* _DOCUMENT TEXT_:
Implement fatigue and time-interval-based rules

Overview

Fatigue or time-interval-based rules are a specific type of custom rule. They are typically more complex than other rules, which is why we’ve provided the additional guidance here on how to design and develop them.

This guidance is not intended to be prescriptive; we understand there’s variance in customer needs, so this information should be used to guide your approach and be modified to meet the needs of the solution you’re trying to achieve. This guide is based on the assumption that you already have a base level of custom rule development knowledge. If this is not the case, please read the custom rule documentation before progressing in the design and development of these types of rules.

Types of time-interval-based rules

Examples of fatigue and time-interval-based rules:

  • X number of instances within a period (i.e., 20 jobs within 10 hours)

  • Consecutive number of X type of work within a specific period (such as seven installation jobs in a day)

  • X number of days of consecutive work—irrespective of a specific period or duration (for example seven working days in a row)

  • X number of hours over X duration (i.e., 60 hours in one week)

Sources of rule complexity

Rules that deal with time are inherently complex. The following sections cover specific sources of complexity that can affect how you implement the rules, namely definitions of time, different time zones, and performance requirements.

Definitions of time

Differences in time period definitions and units of time need to be considered, for example:

  • The dynamic and variable nature of defining the windows of time the rules are evaluating. For example, what is a week for the customer; does it align with a calendar week?

  • Defining the start/end times of a single day (to be able to calculate “a day’s work”, you’ll need to define the start and end of a day); does it align with a calendar day? Or does the customer have a differing 24hr period that they consider to be a day? When daylight savings time is in play, for example, a day might be 23 or 25 hours long.

  • Rules based on a rolling time window are generally of higher complexity than other rules—complexity exists in both the implementation of the rule and in optimizing the rule for performance.

  • The evergreen nature of a schedule within the defined windows of time, that is, the summation of hours for each period must be kept up to date.

Different time zones

The complexity of time zone transitions within the days/weeks/months of the period being evaluated need to be considered. For example, if a resource transitions between time zones within a day, the logic will need to determine and then convert the start/end times if required. All times need to be converted to UTC for the Rules service.

Performance requirements

Time-interval-based rules must be implemented in an optimized way. Since rate limiting is in place for system protection, any sub-optimal implementations will result in processing and performance delays for the custom rules and, subsequently, a degraded user experience. Optimizing a rule essentially means that it’s getting, creating, and/or processing data in the most efficient manner.

To help support the need for optimization, we strongly recommend that you implement a custom object that captures the work details for a “day” or “week“. These details could include the start and end time or period, and any rollups or summaries, e.g., total hours. This aids in the efficient implementation and behavior of the custom rules. An example of this is included below.

* _ABOUT THIS TASK_:
Continue the guide on fatigue and time-interval-based rules from the point where it ends.

* _Saved entries_:

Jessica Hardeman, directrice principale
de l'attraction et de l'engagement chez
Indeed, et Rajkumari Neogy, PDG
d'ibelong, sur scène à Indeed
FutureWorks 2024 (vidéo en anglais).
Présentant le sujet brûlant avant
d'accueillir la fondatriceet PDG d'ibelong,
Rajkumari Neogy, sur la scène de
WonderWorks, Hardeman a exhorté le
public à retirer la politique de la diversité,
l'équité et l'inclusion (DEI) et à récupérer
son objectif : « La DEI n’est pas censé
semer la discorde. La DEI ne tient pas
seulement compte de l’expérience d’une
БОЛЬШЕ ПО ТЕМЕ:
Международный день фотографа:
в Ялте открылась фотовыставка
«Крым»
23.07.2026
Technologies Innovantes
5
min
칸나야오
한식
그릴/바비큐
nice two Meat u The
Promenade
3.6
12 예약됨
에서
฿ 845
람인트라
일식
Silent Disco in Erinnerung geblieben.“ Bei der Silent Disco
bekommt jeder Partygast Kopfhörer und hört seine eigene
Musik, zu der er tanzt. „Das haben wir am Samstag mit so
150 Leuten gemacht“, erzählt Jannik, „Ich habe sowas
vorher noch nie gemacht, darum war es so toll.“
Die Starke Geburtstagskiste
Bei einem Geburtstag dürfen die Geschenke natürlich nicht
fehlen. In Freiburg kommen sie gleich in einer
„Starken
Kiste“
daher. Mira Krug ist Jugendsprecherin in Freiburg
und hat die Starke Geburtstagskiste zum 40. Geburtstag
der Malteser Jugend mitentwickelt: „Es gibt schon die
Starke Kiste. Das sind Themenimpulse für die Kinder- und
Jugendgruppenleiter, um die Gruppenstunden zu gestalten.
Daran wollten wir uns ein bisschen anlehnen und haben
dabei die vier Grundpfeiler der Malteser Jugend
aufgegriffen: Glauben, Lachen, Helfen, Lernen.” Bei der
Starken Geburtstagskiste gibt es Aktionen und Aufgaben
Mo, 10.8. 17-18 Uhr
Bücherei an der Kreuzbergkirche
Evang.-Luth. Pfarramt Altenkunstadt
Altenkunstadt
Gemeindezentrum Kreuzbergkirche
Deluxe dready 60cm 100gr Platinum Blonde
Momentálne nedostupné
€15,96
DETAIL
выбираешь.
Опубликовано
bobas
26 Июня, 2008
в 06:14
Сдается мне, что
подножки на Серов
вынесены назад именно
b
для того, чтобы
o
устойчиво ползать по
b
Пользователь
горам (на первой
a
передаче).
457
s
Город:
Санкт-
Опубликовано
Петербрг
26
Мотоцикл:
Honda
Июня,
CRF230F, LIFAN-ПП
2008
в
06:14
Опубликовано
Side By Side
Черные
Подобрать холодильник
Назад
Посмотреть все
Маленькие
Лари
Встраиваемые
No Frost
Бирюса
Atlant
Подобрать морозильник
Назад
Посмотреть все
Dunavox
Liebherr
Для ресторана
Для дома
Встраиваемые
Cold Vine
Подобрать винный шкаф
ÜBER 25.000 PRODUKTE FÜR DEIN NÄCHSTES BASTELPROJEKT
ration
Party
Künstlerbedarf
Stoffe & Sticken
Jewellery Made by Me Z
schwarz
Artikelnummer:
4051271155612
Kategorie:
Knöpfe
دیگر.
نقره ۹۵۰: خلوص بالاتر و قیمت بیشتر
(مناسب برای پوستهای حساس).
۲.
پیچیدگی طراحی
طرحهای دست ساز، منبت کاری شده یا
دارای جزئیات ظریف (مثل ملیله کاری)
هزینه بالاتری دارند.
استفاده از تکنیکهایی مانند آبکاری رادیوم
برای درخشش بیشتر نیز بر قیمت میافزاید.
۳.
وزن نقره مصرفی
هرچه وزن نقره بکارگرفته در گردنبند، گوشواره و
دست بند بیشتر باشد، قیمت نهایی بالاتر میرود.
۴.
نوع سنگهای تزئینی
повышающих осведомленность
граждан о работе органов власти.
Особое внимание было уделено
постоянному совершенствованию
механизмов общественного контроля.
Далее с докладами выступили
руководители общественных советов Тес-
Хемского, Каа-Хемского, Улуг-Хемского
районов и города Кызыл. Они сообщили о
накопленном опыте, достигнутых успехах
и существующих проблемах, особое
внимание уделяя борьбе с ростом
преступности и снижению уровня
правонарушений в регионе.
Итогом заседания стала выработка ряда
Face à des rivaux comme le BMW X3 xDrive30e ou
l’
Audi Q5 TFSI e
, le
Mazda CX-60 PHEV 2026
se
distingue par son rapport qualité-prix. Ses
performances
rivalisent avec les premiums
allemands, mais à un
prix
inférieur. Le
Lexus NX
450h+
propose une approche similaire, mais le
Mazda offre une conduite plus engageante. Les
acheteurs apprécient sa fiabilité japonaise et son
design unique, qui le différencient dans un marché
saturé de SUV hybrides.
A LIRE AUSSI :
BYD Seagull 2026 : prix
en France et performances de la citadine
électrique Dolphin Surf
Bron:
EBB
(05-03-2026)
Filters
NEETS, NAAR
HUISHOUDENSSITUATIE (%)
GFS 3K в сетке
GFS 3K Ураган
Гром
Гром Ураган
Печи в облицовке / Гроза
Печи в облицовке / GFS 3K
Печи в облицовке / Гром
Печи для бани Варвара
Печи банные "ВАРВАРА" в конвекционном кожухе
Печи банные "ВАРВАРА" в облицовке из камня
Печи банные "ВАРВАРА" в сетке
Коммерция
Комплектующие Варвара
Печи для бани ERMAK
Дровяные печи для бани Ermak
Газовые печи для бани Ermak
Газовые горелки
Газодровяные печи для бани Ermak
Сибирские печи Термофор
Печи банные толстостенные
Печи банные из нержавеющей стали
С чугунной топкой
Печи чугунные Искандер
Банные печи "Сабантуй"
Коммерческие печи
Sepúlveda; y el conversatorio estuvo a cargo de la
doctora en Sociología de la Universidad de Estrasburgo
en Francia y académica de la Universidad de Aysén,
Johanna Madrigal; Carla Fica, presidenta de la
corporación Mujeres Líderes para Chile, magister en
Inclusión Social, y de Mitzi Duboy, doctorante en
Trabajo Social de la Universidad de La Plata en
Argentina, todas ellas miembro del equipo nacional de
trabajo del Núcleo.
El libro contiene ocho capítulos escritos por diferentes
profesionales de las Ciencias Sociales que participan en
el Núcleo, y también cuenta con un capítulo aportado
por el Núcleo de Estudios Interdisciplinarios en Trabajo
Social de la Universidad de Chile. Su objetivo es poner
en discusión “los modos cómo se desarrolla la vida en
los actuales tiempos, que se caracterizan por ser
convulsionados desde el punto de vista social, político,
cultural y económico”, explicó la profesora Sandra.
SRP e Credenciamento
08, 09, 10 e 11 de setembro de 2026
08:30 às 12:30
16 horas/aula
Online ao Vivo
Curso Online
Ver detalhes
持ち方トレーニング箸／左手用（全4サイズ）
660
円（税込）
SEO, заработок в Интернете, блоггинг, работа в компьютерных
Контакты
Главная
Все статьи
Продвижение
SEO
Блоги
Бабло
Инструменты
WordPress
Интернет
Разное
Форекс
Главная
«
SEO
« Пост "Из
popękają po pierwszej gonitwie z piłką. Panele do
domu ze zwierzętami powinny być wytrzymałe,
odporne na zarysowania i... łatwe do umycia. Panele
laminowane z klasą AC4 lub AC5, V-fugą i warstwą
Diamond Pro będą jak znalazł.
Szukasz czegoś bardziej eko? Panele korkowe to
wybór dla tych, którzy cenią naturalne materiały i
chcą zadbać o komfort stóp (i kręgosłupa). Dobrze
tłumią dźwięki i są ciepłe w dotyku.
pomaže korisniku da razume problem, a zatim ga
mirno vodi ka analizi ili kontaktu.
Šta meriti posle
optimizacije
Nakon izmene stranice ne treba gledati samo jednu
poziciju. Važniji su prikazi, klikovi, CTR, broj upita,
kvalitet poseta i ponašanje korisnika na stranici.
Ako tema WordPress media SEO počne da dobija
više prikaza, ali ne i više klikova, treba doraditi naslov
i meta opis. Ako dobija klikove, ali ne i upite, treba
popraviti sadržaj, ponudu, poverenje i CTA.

* _TASK RESULT_:
Note: Time-interval-based rules can be implemented without the use of custom objects and instead directly query the job allocation records on a point-in-time and on-demand basis, but it would likely result in excessive processing power requirements and delays.

Practical example

This example shows the steps required to implement a rule to help meet the following business requirement:

There must be at least 10 hours between the resources’ estimated clock-out times and the next day’s clock-in times.

The steps cover scenario-specific instructions for this use case as well as general guidance that can be applied to similar rule implementations.

Overview of the process for creating a time-interval-based rule

Create a custom object

Maintaining the daily clock-in and clock-out times per resource should be part of the solution. In this example, these will be stored in a “Resource Clock Ins” custom object with the following fields:

Field name Type Description
Resource Lookup Link to the Resource object
Date LocalDate Calendar day
Estimated Clock In Int Local time in 24-hour format, up to 4 digits, e.g., 600 for 6:00 am
Estimated Clock Out Int Local time in 24-hour format, up to 4 digits, e.g., 1730 for 5:30 pm

The rule implementation will use data from this table. Using a single time zone in all regions (e.g., Eastern Standard Time, or EST) greatly simplifies the implementation and allows for significant optimizations. In most cases, the clock-in/clock-out times can be maintained simply by using data from the webhook responses—without having to fetch additional data via GraphQL.

Although you can use the time zone relevant to the customer’s location or global region, all violation records must ultimately be passed through to the rules service as in the UTC format.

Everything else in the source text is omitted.